What's New: AI Agents and a Developer Platform

Notion released three different levels of AI capability. The first is Notion Agent, a general assistant that answers questions and creates new pages. The second is Custom Agents, designed for specific jobs like tracking projects or reviewing content. The third is Enterprise Search, which can find information across other tools your company uses — like Slack, Google Workspace, or Microsoft 365.

All of this now comes built into Notion's Business and Enterprise plans, rather than being sold separately.

The Developer Platform is the second major piece. It lets outside programmers build their own tools and features that hook into Notion. It also allows AI agents to change and organize information in your Notion workspace automatically — creating pages, updating databases, and running multi-step tasks without someone sitting at the keyboard.

Notion's blog describes this as "knowledge work automation," meaning the AI handles repetitive work that involves organizing and processing information.

Why This Matters for Businesses

Large organizations face a real problem: information is scattered everywhere. Important details live in Slack conversations, Google Docs, emails, project management tools, and databases. Finding what you need takes time. Enterprise Search addresses this by letting you search across all those platforms at once, with results showing up inside Notion.

The AI agents handle the tedious parts of knowledge work. They can write up meeting notes automatically, find information across your company, and help manage projects through simple instructions instead of manual clicking.

According to Notion, many fast-growing startups on the Forbes Cloud 100 list use Notion. The company also offers discounted pricing for qualifying startups through its partner program, which suggests they see smaller organizations as a natural entry point before moving to larger enterprises.

How This Fits into a Broader Tech Shift

Companies like Microsoft and Google have taken a similar approach over the past couple of years: rather than asking people to learn entirely new software for AI, they add AI features directly into the tools people already use every day. Notion is doing the same thing. The key difference is that Notion is explicitly letting outside developers extend it, which could speed up how fast new features arrive.

The broader context here is that this is a predictable stage in how productivity software evolves.

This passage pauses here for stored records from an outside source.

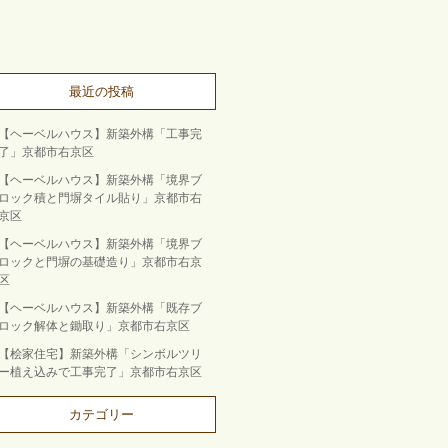
最近の投稿
【ヘーベルハウス】新築外構「工事完
了」京都市右京区
【ヘーベルハウス】新築外構「境界ブ
ロック積と門塀タイル貼り」京都市右
京区
【ヘーベルハウス】新築外構「境界ブ
ロックと門塀の基礎造り」京都市右京
区
【ヘーベルハウス】新築外構「既存ブ
ロック解体と鋤取り」京都市右京区
【桧家住宅】新築外構「シンボルツリ
ー植え込みで工事完了」京都市右京区
カテゴリー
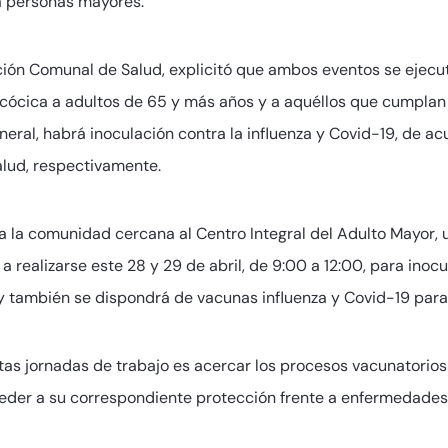
a personas mayores.
ción Comunal de Salud, explicitó que ambos eventos se ejecuta
ócica a adultos de 65 y más años y a aquéllos que cumplan 
ral, habrá inoculación contra la influenza y Covid-19, de acu
alud, respectivamente.
r a la comunidad cercana al Centro Integral del Adulto Mayor
a realizarse este 28 y 29 de abril, de 9:00 a 12:00, para in
y también se dispondrá de vacunas influenza y Covid-19 para
tas jornadas de trabajo es acercar los procesos vacunatorios
der a su correspondiente protección frente a enfermedades n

Once a product reaches enough users, the company adds the ability for others to build on top of it. The AI agent framework gives developers a clear reason to do that work, while enterprise search solves a problem many companies genuinely face right now.

Things to Keep in Mind

For companies thinking about using these new features, a few practical points matter.

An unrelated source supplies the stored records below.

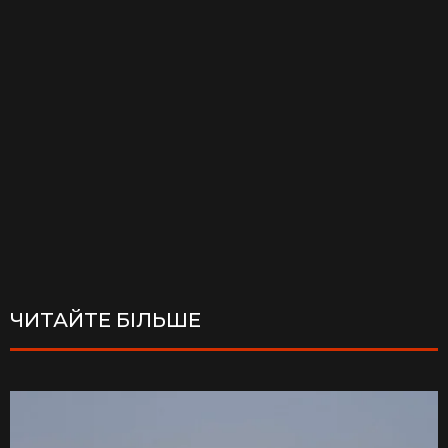
ЧИТАЙТЕ БІЛЬШЕ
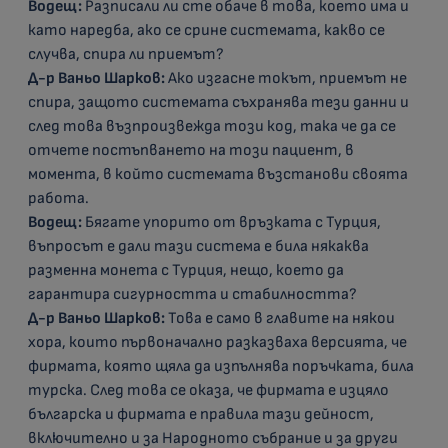
Водещ:
Разписали ли сте обаче в това, което има и
като наредба, ако се срине системата, какво се
случва, спира ли приемът?
Д-р Ваньо Шарков:
Ако изгасне токът, приемът не
спира, защото системата съхранява тези данни и
след това възпроизвежда този код, така че да се
отчете постъпването на този пациент, в
момента, в който системата възстанови своята
работа.
Водещ:
Бягате упорито от връзката с Турция,
въпросът е дали тази система е била някаква
разменна монета с Турция, нещо, което да
гарантира сигурността и стабилността?
Д-р Ваньо Шарков:
Това е само в главите на някои
хора, които първоначално разказваха версията, че
фирмата, която щяла да изпълнява поръчката, била
турска. След това се оказа, че фирмата е изцяло
българска и фирмата е правила тази дейност,
включително и за Народното събрание и за други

First, the AI agents work best when your information is organized in a structured way inside Notion. If most of your company's knowledge lives in loose documents or scattered messages, you'll need to spend time organizing that first.

Second, connecting to other platforms like Slack or Google Workspace requires those systems to allow Notion access. That's usually straightforward, but it adds a layer to set up and maintain.

Third, the features seem designed for workflow help and automation — handling routine tasks, finding information, coordinating projects. If your company needs complex custom software, you'll probably still need traditional developers and engineering teams alongside Notion.

For teams focused on keeping information organized, managing projects, and helping people collaborate, the AI features tackle common frustrations without requiring anyone to know how AI actually works. That's the real payoff.

Notion's choice to embed AI into an existing product, rather than building AI as a separate thing, shows where enterprise software is headed. Companies increasingly want to improve their current ways of working, not replace them entirely. How well this strategy works will depend mostly on whether Notion executes well and whether developers actually build interesting things on top of the new platform.